About me

I graduated from MSc. in Advanced Computing (22-23) at Imperial College London in the Department of Computing in 2023. My interests in research are building scalable and cost-efficient machine learning systems for democratizing large-scale Deep Learning and enabling new Machine Learning applications.

Update: I recently started working as a research assistant at LSDS, Imperial as a continuation to my master’s project. I am currently looking for a PhD position starting in Fall 2024.

Summary

In real industrial scenarios, time-consuming model training makes exclusively reserving a homogeneous cloud GPU cluster expensive. My master’s thesis at Imperial College London aims at designing intuitive methods to apply automatic parallelism for large DNNs in heterogeneous GPU clusters. I was supervised by Prof. Peter Pietzuch from LSDS, ICL. It was an enlightening experience.

During my master at Imperial, I was also enrolled as an “étudiant Cursus ingénieur” (engineering student) at CentraleSupélec, University of Paris-Saclay. My passion for high-performance computing, cloud and distributed systems started there.

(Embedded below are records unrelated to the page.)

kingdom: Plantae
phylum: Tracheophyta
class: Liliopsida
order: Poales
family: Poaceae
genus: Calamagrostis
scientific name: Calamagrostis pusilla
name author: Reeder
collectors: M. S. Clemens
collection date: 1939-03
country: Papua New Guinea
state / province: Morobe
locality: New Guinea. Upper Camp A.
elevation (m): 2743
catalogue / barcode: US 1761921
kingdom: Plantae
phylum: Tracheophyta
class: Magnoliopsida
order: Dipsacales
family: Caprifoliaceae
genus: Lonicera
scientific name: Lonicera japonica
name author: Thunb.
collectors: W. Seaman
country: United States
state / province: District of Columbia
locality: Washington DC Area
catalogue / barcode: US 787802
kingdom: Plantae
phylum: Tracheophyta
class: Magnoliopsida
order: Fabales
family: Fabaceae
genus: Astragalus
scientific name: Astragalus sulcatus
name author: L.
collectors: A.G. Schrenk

From Sep. 2021 to Sep. 2022, I did two internships as part of my gap year:

  • Data Scientist intern at Alstom
    I was responsible for maintaining and accelerating the cloud infrastructure (by aggregating DB/filesystem queries!) that supported the ML pipeline for predicting the status of on-board radio equipments
  • Software engineer intern at SAP France
    I developed a patch deployment tool for the version control of large-scale commercial software products.